Chinese internet group Tencent Holdings wants to expand into industries such as healthcare and connected cars as it faces tougher regulations in its home country.
In September, China’s largest social media and gaming company announced a major restructuring for the first time in six years. The move came after the Chinese government took steps to tighten control over its internet sector, from mobile gaming to mobile payments, even as some of the biggest firms compete more fiercely with one another for eyeballs, wallet share and, of course, game play.
As a result, Tencent executives decided to consolidate three content business groups to one unit and implement a new group for cloud and smart industries.
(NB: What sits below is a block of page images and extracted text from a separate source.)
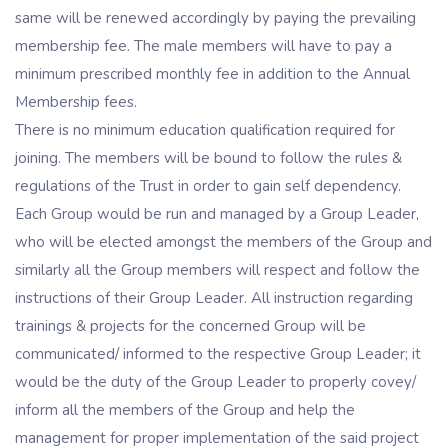
same will be renewed accordingly by paying the prevailing
membership fee. The male members will have to pay a
minimum prescribed monthly fee in addition to the Annual
Membership fees.
There is no minimum education qualification required for
joining. The members will be bound to follow the rules &
regulations of the Trust in order to gain self dependency.
Each Group would be run and managed by a Group Leader,
who will be elected amongst the members of the Group and
similarly all the Group members will respect and follow the
instructions of their Group Leader. All instruction regarding
trainings & projects for the concerned Group will be
communicated/ informed to the respective Group Leader; it
would be the duty of the Group Leader to properly covey/
inform all the members of the Group and help the
management for proper implementation of the said project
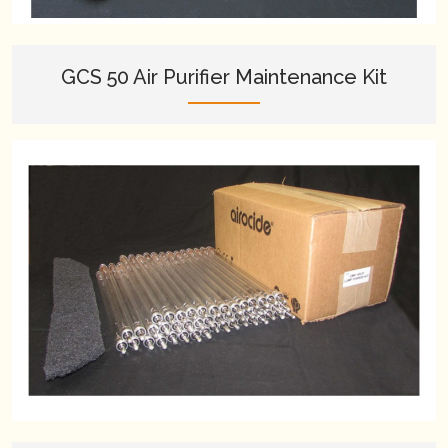
GCS 50 Air Purifier Maintenance Kit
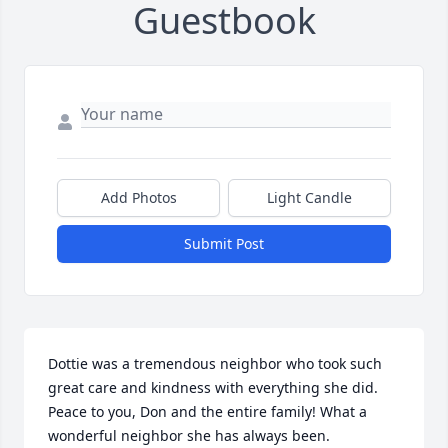
Guestbook
Add Photos
Light Candle
Submit Post
Dottie was a tremendous neighbor who took such 
great care and kindness with everything she did. 
Peace to you, Don and the entire family! What a 
wonderful neighbor she has always been.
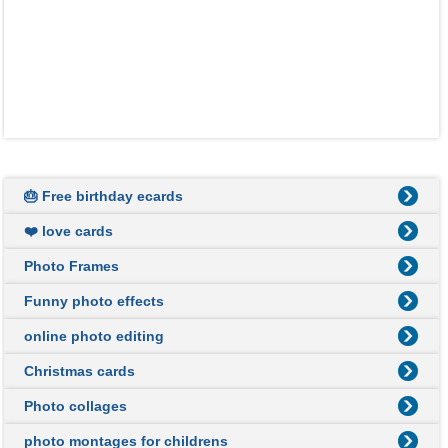
🎂 Free birthday ecards
❤️ love cards
Photo Frames
Funny photo effects
online photo editing
Christmas cards
Photo collages
photo montages for childrens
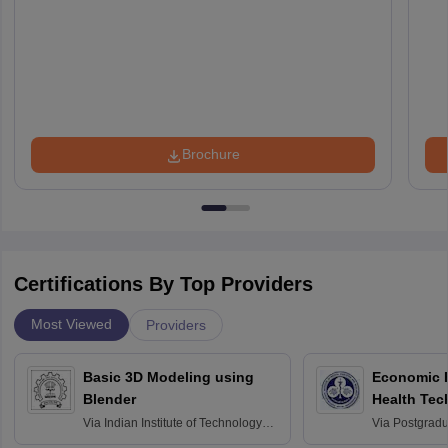
Brochure
Certifications By Top Providers
Most Viewed
Providers
Basic 3D Modeling using
Economic E
Blender
Health Tec
Assessmen
Via
Indian Institute of Technology
Via
Postgradua
Bombay
Education an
In addition, the company will “further explore the integration of social, content and technology that is more suitable for future trends and promote the upgrade from consumer internet to industrial internet.” It will also create a technology committee to help bolster its research and development, as well as foster collaboration and innovation.
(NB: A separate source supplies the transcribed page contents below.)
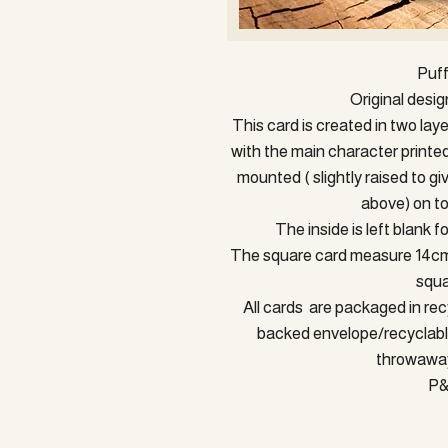
Puf
Original desi
This card is created in two lay
with the main character printe
mounted ( slightly raised to gi
above) on to
The inside is left blank 
The square card measure 14cm a
squa
All cards are packaged in rec
backed envelope/recyclable
throwaway
P&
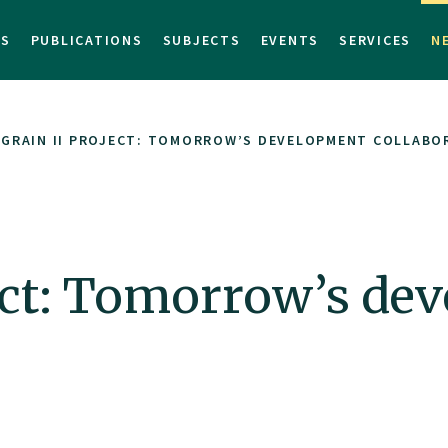
TS
PUBLICATIONS
SUBJECTS
EVENTS
SERVICES
N
OGRAIN II PROJECT: TOMORROW’S DEVELOPMENT COLLABO
ject: Tomorrow’s de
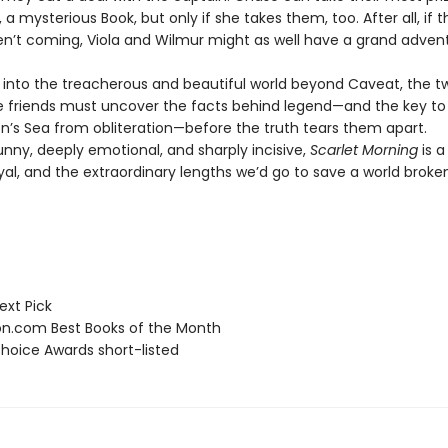
 a mysterious Book, but only if she takes them, too. After all, if t
en’t coming, Viola and Wilmur might as well have a grand adven
il into the treacherous and beautiful world beyond Caveat, the t
e friends must uncover the facts behind legend—and the key to 
on’s Sea from obliteration—before the truth tears them apart.
unny, deeply emotional, and sharply incisive,
Scarlet Morning
is a
ayal, and the extraordinary lengths we’d go to save a world brok
ext Pick
.com Best Books of the Month
hoice Awards short-listed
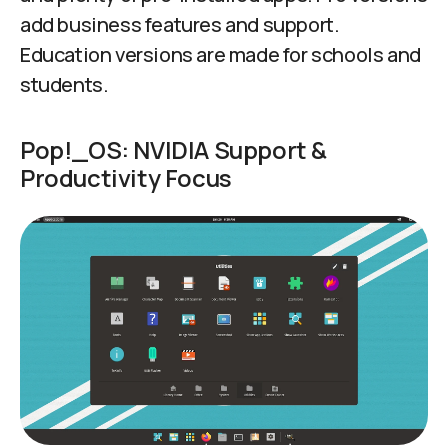
add business features and support.
Education versions are made for schools and
students.
Pop!_OS: NVIDIA Support &
Productivity Focus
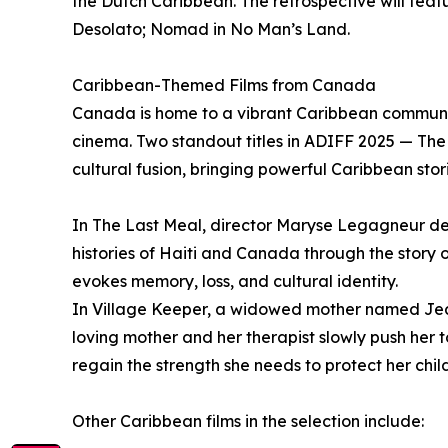
the Dutch Caribbean. The retrospective will featu
Desolato; Nomad in No Man’s Land.
Caribbean-Themed Films from Canada
Canada is home to a vibrant Caribbean community
cinema. Two standout titles in ADIFF 2025 — Th
cultural fusion, bringing powerful Caribbean sto
In The Last Meal, director Maryse Legagneur de
histories of Haiti and Canada through the story 
evokes memory, loss, and cultural identity.
In Village Keeper, a widowed mother named Jean
loving mother and her therapist slowly push her 
regain the strength she needs to protect her chil
Other Caribbean films in the selection include:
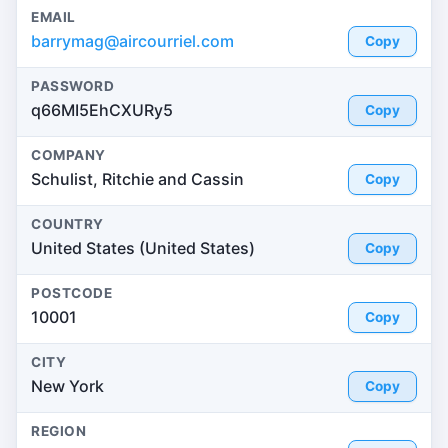
EMAIL
barrymag@aircourriel.com
Copy
PASSWORD
q66MI5EhCXURy5
Copy
COMPANY
Schulist, Ritchie and Cassin
Copy
COUNTRY
United States (United States)
Copy
POSTCODE
10001
Copy
CITY
New York
Copy
REGION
“If the development of internet is said to have centered on consumers over the past 20 years, it will probably focus on business and industry over the next 20 years,” Dowson Tong, president of Tencent’s newly formed Cloud and Smart Industries Group, said at a livecast event in Nanjing, according to Reuters.
Tong added that the company would continue to improve its consumer internet services, while also developing new industry-facing services in sectors such as healthcare, transportation, education and retail.
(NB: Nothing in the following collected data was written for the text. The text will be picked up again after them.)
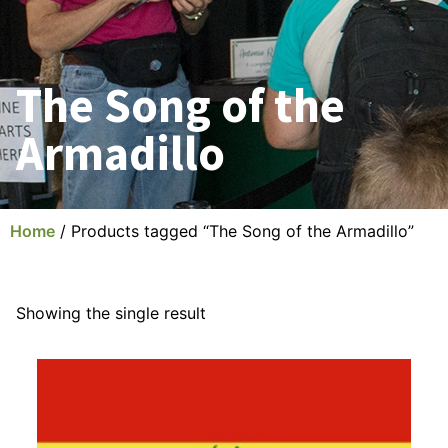
The Song of the
Armadillo
Home
/ Products tagged “The Song of the Armadillo”
Showing the single result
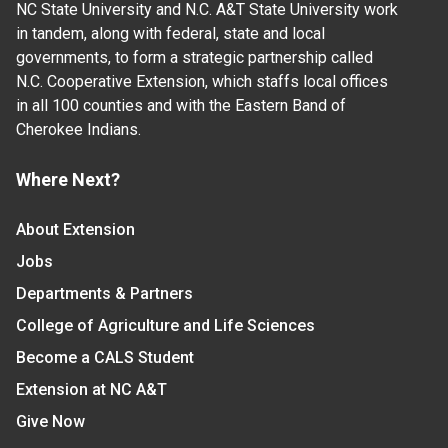
NC State University and N.C. A&T State University work
in tandem, along with federal, state and local
governments, to form a strategic partnership called
N.C. Cooperative Extension, which staffs local offices
in all 100 counties and with the Eastern Band of
Cherokee Indians.
Where Next?
About Extension
Jobs
Departments & Partners
College of Agriculture and Life Sciences
Become a CALS Student
Extension at NC A&T
Give Now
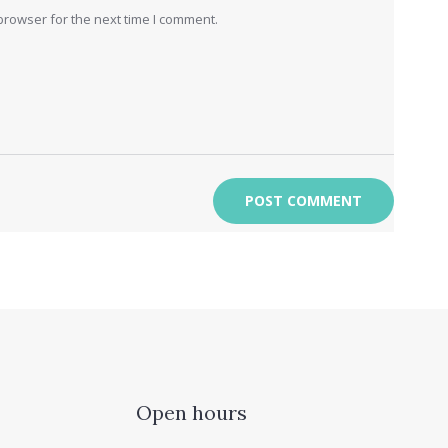
browser for the next time I comment.
Open hours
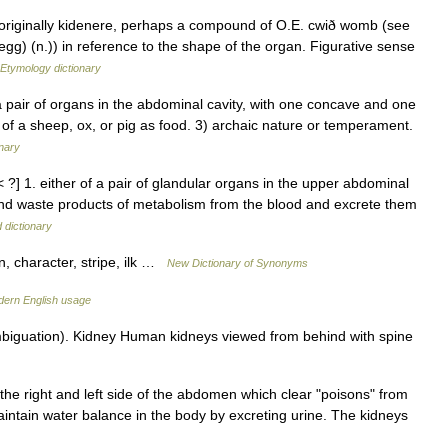
, originally kidenere, perhaps a compound of O.E. cwið womb (see
g) (n.)) in reference to the shape of the organ. Figurative sense
Etymology dictionary
pair of organs in the abdominal cavity, with one concave and one
y of a sheep, ox, or pig as food. 3) archaic nature or temperament.
onary
< ?] 1. either of a pair of glandular organs in the upper abdominal
 and waste products of metabolism from the blood and excrete them
 dictionary
on, character, stripe, ilk …
New Dictionary of Synonyms
ern English usage
biguation). Kidney Human kidneys viewed from behind with spine
the right and left side of the abdomen which clear "poisons" from
aintain water balance in the body by excreting urine. The kidneys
Tencent Vice President Zhong Xiangping also revealed the company’s autonomous driving business was a software and services provider, as well as a unit that offers cloud services to business partners in connected cars. Tencent has already received road testing licenses in Shenzhen and Beijing.
Lin Songtao, vice president in charge of Tencent’s content platforms, said the company set aside a 5 billion yuan ($720.13 million) fund to boost creative content for Tencent’s platforms, including WeChat, music apps and Yoo, a new short-form video app that will focus on content between one to three minutes.